[Descrizione dell'esercizio]
Prosegui l'articolo sui rapporti tra Conte, Renzi e i partiti della maggioranza, cominciando subito dopo l'ultima frase riportata.

Dire che il lungo discorso di Conte nell’informativa di due giorni fa al Senato ha innervosito il Pd, per non parlare di LeU, è un eufemismo e un esercizio di understatement. A nessuno è sfuggita l’insistenza del premier sui temi di bandiera di Italia viva, i cancelli spalancati praticamente su tutto, infrastrutture, investimenti e famiglia, a fronte del palese disinteresse per le istanze degli altri partiti. Le interviste successive hanno confermato e rincarato: il premier prefigura un vero e proprio asse futuro con Renzi, a partire dalla garanzia che verranno accolte le sue proposte sul Piano Shock e sul Family Act.

L’ex premier toscano gradisce con riserva: «Bene ma adesso dobbiamo concretizzare tutti insieme e questo vale soprattutto per i cantieri. Io non voglio un sottosegretario in più: voglio i cantieri». In realtà, Renzi vuole tutte e due le cose e soprattutto vuole presidenze di commissione che gli permettano di incidere a fondo sulle strategie della ricostruzione. Ma è vero che in questo momento, prima e più che ai pur importanti posti , mira a conquistare una sorta di leadership sulle sclte economiche, come si è visto nelle trattative sul dl Rilancio dalle quali Iv è uscita quasi sempre a gonfie vele.

Sul fronte opposto Conte concede ai 5S una vittoria da sbandierare sul Mes ed è significativo che al quasi annuncio ufficiale della decisione di non accedere alla nuova linea di credito del Fondo salvastati reagisca inviperito Berlusconi, con dietro tutta Fi, e non quel Pd che poche settimane fa e sembrava deciso a tutto pur di accettare il prestito e neppure Iv. Del resto anche parlare di fronti opposti, a proposito di Iv e M5S, è più abitudine ereditata da un passato sepolto dal Covid che non un’istantanea fedele del presente. I due partiti un tempo opposti fanno da 40 giorni muro insieme sul dl scuola, contro le proposte di modifica avanzata da Pd e LeU. Ma soprattutto si accingono a combattere la stessa battaglia sul fronte più nevralgico di tutti,quel dl Semplificazione che indirizzerà le successive politiche di investimenti. I parlamentari 5S fingono,neppure tutti e neppure con troppa convinzione, di difendere qualcosa delle antiche bandiere.

[Estratto dei dati]
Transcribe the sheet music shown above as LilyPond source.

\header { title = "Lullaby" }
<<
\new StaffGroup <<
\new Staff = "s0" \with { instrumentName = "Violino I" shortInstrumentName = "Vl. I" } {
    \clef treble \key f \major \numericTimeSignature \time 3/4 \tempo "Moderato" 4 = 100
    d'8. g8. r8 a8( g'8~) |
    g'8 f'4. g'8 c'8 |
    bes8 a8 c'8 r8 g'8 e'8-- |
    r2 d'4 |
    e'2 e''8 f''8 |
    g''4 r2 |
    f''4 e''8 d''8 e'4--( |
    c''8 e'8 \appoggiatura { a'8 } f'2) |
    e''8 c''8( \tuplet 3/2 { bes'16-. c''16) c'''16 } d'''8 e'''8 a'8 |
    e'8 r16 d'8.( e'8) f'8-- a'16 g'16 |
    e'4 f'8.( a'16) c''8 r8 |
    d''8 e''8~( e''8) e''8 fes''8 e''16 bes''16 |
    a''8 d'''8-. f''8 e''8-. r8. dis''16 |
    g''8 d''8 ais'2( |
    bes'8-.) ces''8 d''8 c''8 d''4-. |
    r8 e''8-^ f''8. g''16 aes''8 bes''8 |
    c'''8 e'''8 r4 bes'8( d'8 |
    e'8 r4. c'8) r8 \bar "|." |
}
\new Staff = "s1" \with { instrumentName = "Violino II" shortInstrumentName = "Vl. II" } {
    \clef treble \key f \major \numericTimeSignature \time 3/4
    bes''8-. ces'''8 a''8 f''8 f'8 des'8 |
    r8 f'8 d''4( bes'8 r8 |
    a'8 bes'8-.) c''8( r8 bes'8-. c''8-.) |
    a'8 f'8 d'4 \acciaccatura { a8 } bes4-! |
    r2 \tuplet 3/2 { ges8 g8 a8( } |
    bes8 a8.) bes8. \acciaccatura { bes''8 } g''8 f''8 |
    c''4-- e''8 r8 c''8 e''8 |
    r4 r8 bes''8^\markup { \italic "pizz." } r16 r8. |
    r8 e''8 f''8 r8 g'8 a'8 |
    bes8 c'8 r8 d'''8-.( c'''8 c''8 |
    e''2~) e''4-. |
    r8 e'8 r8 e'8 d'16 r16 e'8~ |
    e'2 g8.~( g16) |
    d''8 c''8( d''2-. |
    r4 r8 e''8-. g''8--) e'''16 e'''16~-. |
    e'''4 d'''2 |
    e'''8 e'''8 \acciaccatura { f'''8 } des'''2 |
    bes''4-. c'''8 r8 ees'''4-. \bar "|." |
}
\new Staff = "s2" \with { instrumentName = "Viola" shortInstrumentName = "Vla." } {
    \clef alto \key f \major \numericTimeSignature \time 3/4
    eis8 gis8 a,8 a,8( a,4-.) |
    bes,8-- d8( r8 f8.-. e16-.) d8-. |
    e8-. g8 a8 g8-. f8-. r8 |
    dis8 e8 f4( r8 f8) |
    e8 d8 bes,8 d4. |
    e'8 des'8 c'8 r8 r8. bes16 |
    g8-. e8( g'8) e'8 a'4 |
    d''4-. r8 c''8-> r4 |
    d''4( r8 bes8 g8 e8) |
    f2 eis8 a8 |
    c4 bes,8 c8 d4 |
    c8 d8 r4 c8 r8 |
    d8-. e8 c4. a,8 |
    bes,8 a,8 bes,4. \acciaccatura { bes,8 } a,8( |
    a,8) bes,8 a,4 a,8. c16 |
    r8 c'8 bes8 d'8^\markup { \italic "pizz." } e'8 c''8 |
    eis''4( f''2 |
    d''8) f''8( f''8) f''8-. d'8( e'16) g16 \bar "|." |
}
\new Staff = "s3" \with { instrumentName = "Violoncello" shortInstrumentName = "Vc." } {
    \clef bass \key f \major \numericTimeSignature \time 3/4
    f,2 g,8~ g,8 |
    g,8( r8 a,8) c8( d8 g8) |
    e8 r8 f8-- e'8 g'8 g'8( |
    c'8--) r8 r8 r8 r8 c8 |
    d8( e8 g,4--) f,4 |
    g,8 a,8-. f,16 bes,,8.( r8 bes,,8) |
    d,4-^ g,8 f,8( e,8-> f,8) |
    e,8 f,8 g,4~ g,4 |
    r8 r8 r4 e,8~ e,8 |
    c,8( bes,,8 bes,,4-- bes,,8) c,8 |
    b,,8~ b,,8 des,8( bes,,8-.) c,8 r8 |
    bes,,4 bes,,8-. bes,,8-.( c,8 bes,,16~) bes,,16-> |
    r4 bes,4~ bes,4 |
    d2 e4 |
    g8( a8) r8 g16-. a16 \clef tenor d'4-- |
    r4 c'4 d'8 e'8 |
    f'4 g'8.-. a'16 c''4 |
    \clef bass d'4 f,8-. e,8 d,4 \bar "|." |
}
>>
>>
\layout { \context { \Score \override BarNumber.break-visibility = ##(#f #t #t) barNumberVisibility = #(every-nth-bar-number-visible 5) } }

[Risposta]
La delegazione al governo invece è esplicita e compatta sulla linea «Fare come a Genova». Traduzione: soprassedere su tutte le norme del codice appalti o dell’antimafia o dello stesso dl Sblocca cantieri pur di avviare i cantieri costi quel che costi, subito e senza andare per il sottile. Una linea che non è identica ma un po’ più estrema di quella dei renziani. Mai come in questo momento, dunque, è fondato parlare di una maggioranza a geometrie variabili, con le forze che la compongono di volta in volta alleate su un fronte e antagoniste su un altro. E’ ovvio che in una situazione di questo genere il premier diventi sempre più l’ago della bilancia. Ciò non significa però che il governo vanti una linea chiara e decisa, imposta dal premier. Conte, al contrario, volteggia come un virtuoso del surf sulle onde di una maggioranza sempre divisa, schierandosi di volta in volta con chi in quel momento rappresenta la minaccia maggiore. Le lamentele del Pd, costretto nel ruolo ingrato di chi ha il solo compito di portare voti in aula, sono fondate ma dipendono dal fatto che su quel fronte il premier ritiene nella stragrande maggioranza dei casi di non avere niente da temere. Il Pd è condannato a difendere il governo costi quel che costi e Conte lo sa.

Solo che un esercizio di equilibrismo del genere può funzionare anche a lungo in tempi normali. Non nella fase eccezionale che si prepara, quando saranno inevitabili decisioni e scelte di campo sul fronte delle strategie economiche per la ripresa. Certo, il premier proseguirà nel tentativo di tenersi in equilibrio fra le diverse anime della maggioranza. Ma una stella polare dovrà sceglierla e tutto lascia pensare che sarà quella indicata da Renzi, a volte in tandem con il Pd, altre volte con i 5S. Renzi però nel governo si è ritagliato il ruolo di sponda e grancassa dei «datori di lavoro», in particolare della Confindustria di Bonomi. Lo slittamento che si sta operando giorno dopo giorno nella governo, ancor prima che politico, è sociale.